TASK
Pictures aside, write every record out again word for word.

PROVIDED RECORDS

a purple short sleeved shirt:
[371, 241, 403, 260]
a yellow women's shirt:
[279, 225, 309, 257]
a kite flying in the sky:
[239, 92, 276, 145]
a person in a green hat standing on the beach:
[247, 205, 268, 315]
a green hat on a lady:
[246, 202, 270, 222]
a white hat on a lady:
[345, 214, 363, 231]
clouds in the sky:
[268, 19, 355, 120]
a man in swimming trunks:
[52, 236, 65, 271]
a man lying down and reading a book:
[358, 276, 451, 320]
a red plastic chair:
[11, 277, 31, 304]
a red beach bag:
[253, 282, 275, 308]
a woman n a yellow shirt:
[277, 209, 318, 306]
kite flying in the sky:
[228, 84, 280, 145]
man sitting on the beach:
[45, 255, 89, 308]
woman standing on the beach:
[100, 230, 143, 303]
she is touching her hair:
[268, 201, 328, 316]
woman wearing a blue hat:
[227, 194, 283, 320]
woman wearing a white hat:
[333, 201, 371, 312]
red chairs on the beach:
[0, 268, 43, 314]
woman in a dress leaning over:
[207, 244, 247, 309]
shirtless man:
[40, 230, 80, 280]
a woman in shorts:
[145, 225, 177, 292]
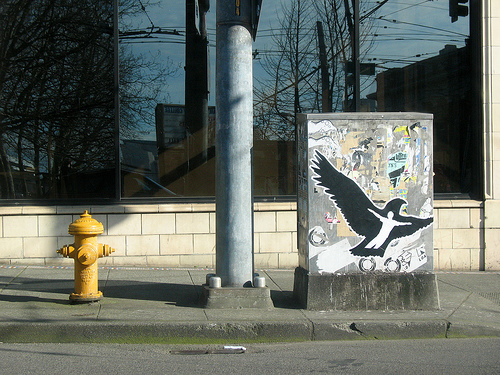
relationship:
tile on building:
[140, 212, 177, 234] [6, 3, 498, 275]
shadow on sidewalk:
[0, 273, 298, 308] [43, 265, 347, 354]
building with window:
[377, 41, 485, 222] [4, 13, 487, 198]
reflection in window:
[0, 0, 482, 203] [120, 0, 496, 203]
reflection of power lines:
[0, 0, 482, 203] [117, 0, 494, 70]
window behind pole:
[4, 13, 487, 198] [208, 2, 270, 292]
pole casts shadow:
[216, 0, 253, 287] [0, 275, 303, 308]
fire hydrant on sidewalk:
[54, 206, 116, 304] [1, 265, 498, 325]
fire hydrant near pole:
[54, 208, 116, 304] [213, 0, 252, 286]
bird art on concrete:
[308, 147, 434, 258] [2, 261, 499, 373]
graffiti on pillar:
[308, 121, 430, 272] [290, 107, 437, 306]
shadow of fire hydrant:
[4, 292, 76, 309] [54, 206, 116, 304]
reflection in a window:
[129, 79, 191, 168] [4, 13, 487, 198]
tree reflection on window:
[8, 0, 113, 193] [0, 0, 112, 197]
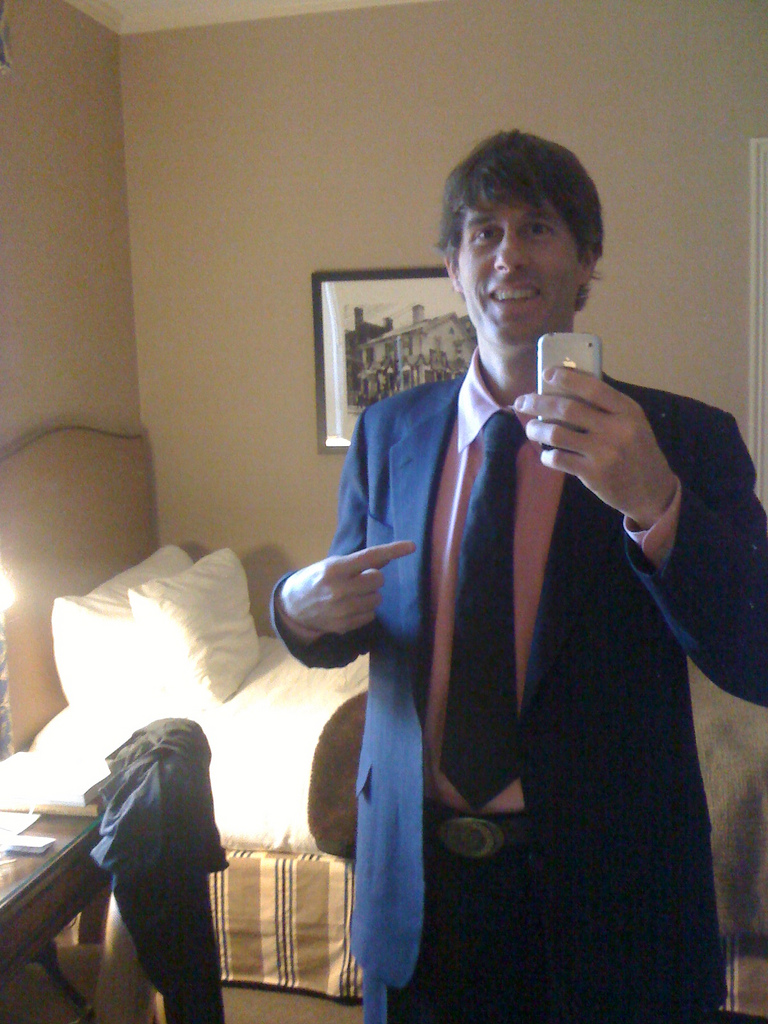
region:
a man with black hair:
[432, 132, 611, 330]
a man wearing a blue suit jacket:
[310, 127, 766, 966]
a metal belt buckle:
[427, 813, 511, 863]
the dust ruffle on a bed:
[192, 845, 367, 1002]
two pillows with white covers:
[46, 539, 256, 704]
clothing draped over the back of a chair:
[93, 721, 215, 1022]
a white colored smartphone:
[533, 331, 603, 403]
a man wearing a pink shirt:
[410, 126, 583, 839]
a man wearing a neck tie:
[441, 132, 519, 811]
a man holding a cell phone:
[434, 123, 655, 442]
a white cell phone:
[530, 319, 610, 425]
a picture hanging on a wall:
[310, 242, 442, 459]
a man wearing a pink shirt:
[388, 387, 550, 806]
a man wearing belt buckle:
[435, 818, 518, 860]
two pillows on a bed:
[43, 528, 260, 723]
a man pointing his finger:
[291, 532, 420, 648]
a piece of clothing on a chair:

RESPONSE
a purple short sleeved shirt:
[371, 241, 403, 260]
a yellow women's shirt:
[279, 225, 309, 257]
a kite flying in the sky:
[239, 92, 276, 145]
a person in a green hat standing on the beach:
[247, 205, 268, 315]
a green hat on a lady:
[246, 202, 270, 222]
a white hat on a lady:
[345, 214, 363, 231]
clouds in the sky:
[268, 19, 355, 120]
a man in swimming trunks:
[52, 236, 65, 271]
a man lying down and reading a book:
[358, 276, 451, 320]
a red plastic chair:
[11, 277, 31, 304]
a red beach bag:
[253, 282, 275, 308]
a woman n a yellow shirt:
[277, 209, 318, 306]
kite flying in the sky:
[228, 84, 280, 145]
man sitting on the beach:
[45, 255, 89, 308]
woman standing on the beach:
[100, 230, 143, 303]
she is touching her hair:
[268, 201, 328, 316]
woman wearing a blue hat:
[227, 194, 283, 320]
woman wearing a white hat:
[333, 201, 371, 312]
red chairs on the beach:
[0, 268, 43, 314]
woman in a dress leaning over:
[207, 244, 247, 309]
shirtless man:
[40, 230, 80, 280]
a woman in shorts:
[145, 225, 177, 292]
relationship:
tile on building:
[140, 212, 177, 234] [6, 3, 498, 275]
shadow on sidewalk:
[0, 273, 298, 308] [43, 265, 347, 354]
building with window:
[377, 41, 485, 222] [4, 13, 487, 198]
reflection in window:
[0, 0, 482, 203] [120, 0, 496, 203]
reflection of power lines:
[0, 0, 482, 203] [117, 0, 494, 70]
window behind pole:
[4, 13, 487, 198] [208, 2, 270, 292]
pole casts shadow:
[216, 0, 253, 287] [0, 275, 303, 308]
fire hydrant on sidewalk:
[54, 206, 116, 304] [1, 265, 498, 325]
fire hydrant near pole:
[54, 208, 116, 304] [213, 0, 252, 286]
bird art on concrete:
[308, 147, 434, 258] [2, 261, 499, 373]
graffiti on pillar:
[308, 121, 430, 272] [290, 107, 437, 306]
shadow of fire hydrant:
[4, 292, 76, 309] [54, 206, 116, 304]
reflection in a window:
[129, 79, 191, 168] [4, 13, 487, 198]
tree reflection on window:
[8, 0, 113, 193] [0, 0, 112, 197]
region:
a man with black hair:
[432, 132, 611, 330]
a man wearing a blue suit jacket:
[310, 127, 766, 966]
a metal belt buckle:
[427, 813, 511, 863]
the dust ruffle on a bed:
[192, 845, 367, 1002]
two pillows with white covers:
[46, 539, 256, 704]
clothing draped over the back of a chair:
[93, 721, 215, 1022]
a white colored smartphone:
[533, 331, 603, 403]
a man wearing a pink shirt:
[410, 126, 583, 839]
a man wearing a neck tie:
[441, 132, 519, 811]
a man holding a cell phone:
[434, 123, 655, 442]
a white cell phone:
[530, 319, 610, 425]
a picture hanging on a wall:
[310, 242, 442, 459]
a man wearing a pink shirt:
[388, 387, 550, 806]
a man wearing belt buckle:
[435, 818, 518, 860]
two pillows on a bed:
[43, 528, 260, 723]
a man pointing his finger:
[291, 532, 420, 648]
a piece of clothing on a chair:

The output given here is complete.